The technical debt was compounding. Oracle licensing costs were escalating, the SSIS developer who had built much of the original pipeline had left the organisation, and newer engineering talent had limited appetite to maintain the ageing stack. The platform needed wholesale modernisation, but 10+ TB of historical data and deeply embedded business logic made a straightforward migration implausible without a structured approach.
Vipra Software began with an intensive discovery phase to fully map the existing pipeline logic before writing a single line of replacement code. This investment in understanding the legacy system proved critical — our discovery uncovered 14 undocumented business rules embedded in SSIS transformation scripts that would have been lost in a naive migration.
The modernised platform is built on a Hadoop/PySpark foundation with Hive metastore for schema management and Apache Airflow for orchestration. The ingestion layer reads from Oracle source databases via JDBC parallel read partitioning — splitting large Oracle tables across multiple Spark executors for maximum parallelism during the nightly load window.

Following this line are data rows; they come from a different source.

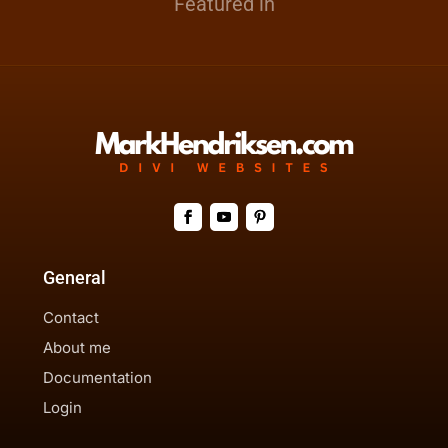
Featured in
General
Contact
About me
Documentation
Login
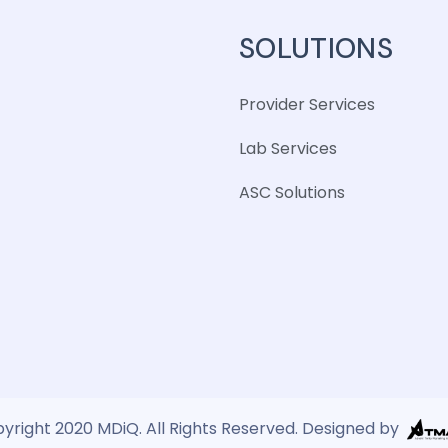
SOLUTIONS
Provider Services
Lab Services
ASC Solutions
yright 2020 MDiQ. All Rights Reserved. Designed by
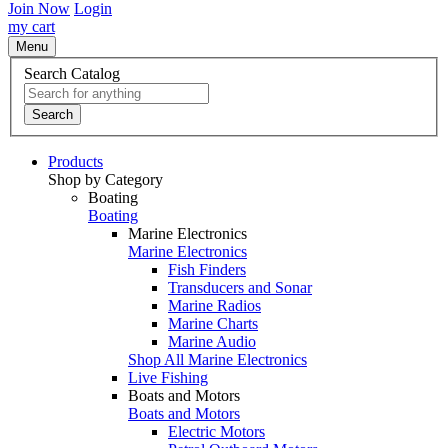
Join Now
Login
my cart
Menu
Search Catalog
Search
Products
Shop by Category
Boating
Boating
Marine Electronics
Marine Electronics
Fish Finders
Transducers and Sonar
Marine Radios
Marine Charts
Marine Audio
Shop All Marine Electronics
Live Fishing
Boats and Motors
Boats and Motors
Electric Motors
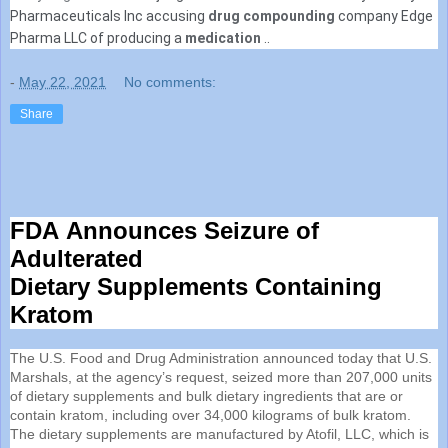
Pharmaceuticals Inc accusing
drug compounding
company Edge
Pharma LLC of producing a
medication
..
-
May 22, 2021
No comments:
Share
FDA
Announces Seizure of
Adulterated
Dietary
Supplements
Containing
Kratom
The U.S. Food and Drug Administration announced today that U.S.
Marshals, at the agency’s request, seized more than 207,000 units
of dietary
supplements
and bulk dietary ingredients that are or
contain kratom, including over 34,000 kilograms of bulk kratom.
The dietary
supplements
are manufactured by Atofil, LLC, which is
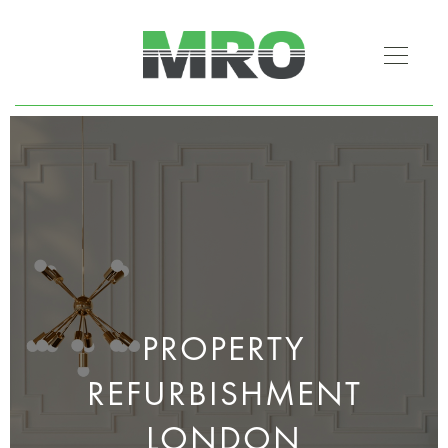
PROPERTY
REFURBISHMENT
LONDON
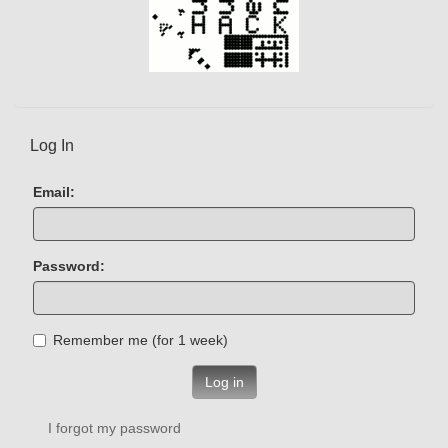
Log In
Email:
Password:
Remember me (for 1 week)
Log in
I forgot my password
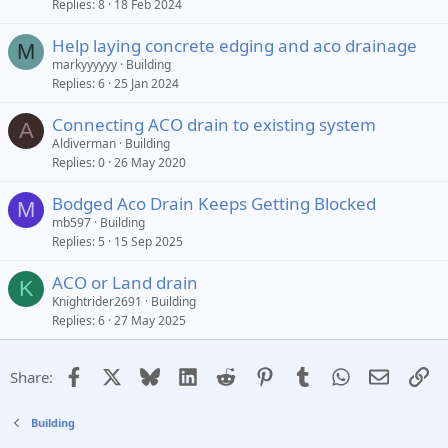
Replies
8
18 Feb 2024
Help laying concrete edging and aco drainage
M
markyyyyyy
Building
Replies
6
25 Jan 2024
Connecting ACO drain to existing system
A
Aldiverman
Building
Replies
0
26 May 2020
Bodged Aco Drain Keeps Getting Blocked
M
mb597
Building
Replies
5
15 Sep 2025
ACO or Land drain
K
Knightrider2691
Building
Replies
6
27 May 2025
Facebook
X
Bluesky
LinkedIn
Reddit
Pinterest
Tumblr
WhatsApp
Email
Li
Share:
Building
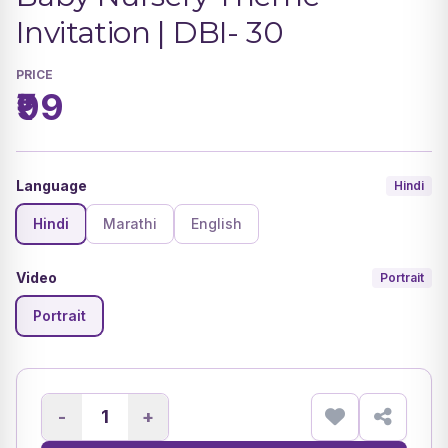
Invitation | DBI- 30
PRICE
₹99
Language
Hindi
Hindi
Marathi
English
Video
Portrait
Portrait
-
+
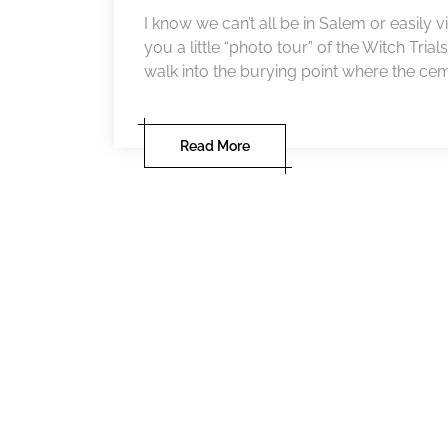
I know we can’t all be in Salem or easily vi
you a little “photo tour” of the Witch Trial
walk into the burying point where the cemet
Read More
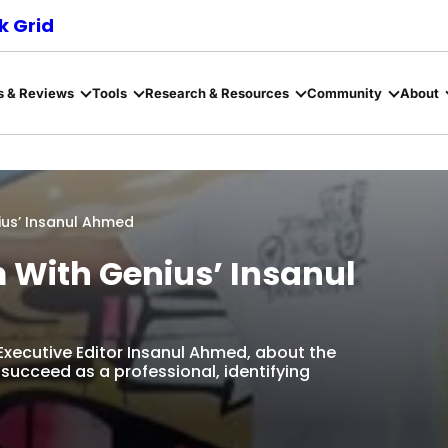
 Grid
s & Reviews
Tools
Research & Resources
Community
About
ius’ Insanul Ahmed
m With Genius’ Insanul
 Executive Editor Insanul Ahmed, about the
succeed as a professional, identifying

Delta Lake provides ACID semantics critical for financial data reconciliation — enabling time-travel queries for audit purposes and ensuring that partial job failures can be cleanly rolled back without manual intervention. Partition pruning on transaction date columns reduces I/O by 85% for the daily incremental loads that constitute the majority of nightly processing.
The data masking engine deserves particular note: it operates as a standalone PySpark library that can be invoked as part of any pipeline. Masking rules are configuration-driven (YAML schema definitions), enabling the compliance team to add new sensitive field classifications without code changes. The 12M records/minute throughput was validated under production-equivalent data volumes before go-live.
The nightly reconciliation window dropped from 10 hours to under 2 hours in the first week of production operation — an 80% reduction that fundamentally changed the operations team's working pattern. Early morning manual intervention protocols were retired, and the on-call burden was eliminated through Airflow's automated retry and alerting capabilities.
The data masking engine unlocked a capability the team had been unable to achieve for years: production-equivalent data in development and testing environments. This removed a major bottleneck in the engineering release cycle, as developers could now validate changes against realistic data volumes without the 6-week turnaround previously required to obtain anonymised data sets.
Oracle licensing costs were eliminated entirely, representing an additional $340K annual saving beyond the processing efficiency gains. The modernised platform has since been extended to support two additional reconciliation domains that had previously been excluded from the legacy system due to performance constraints.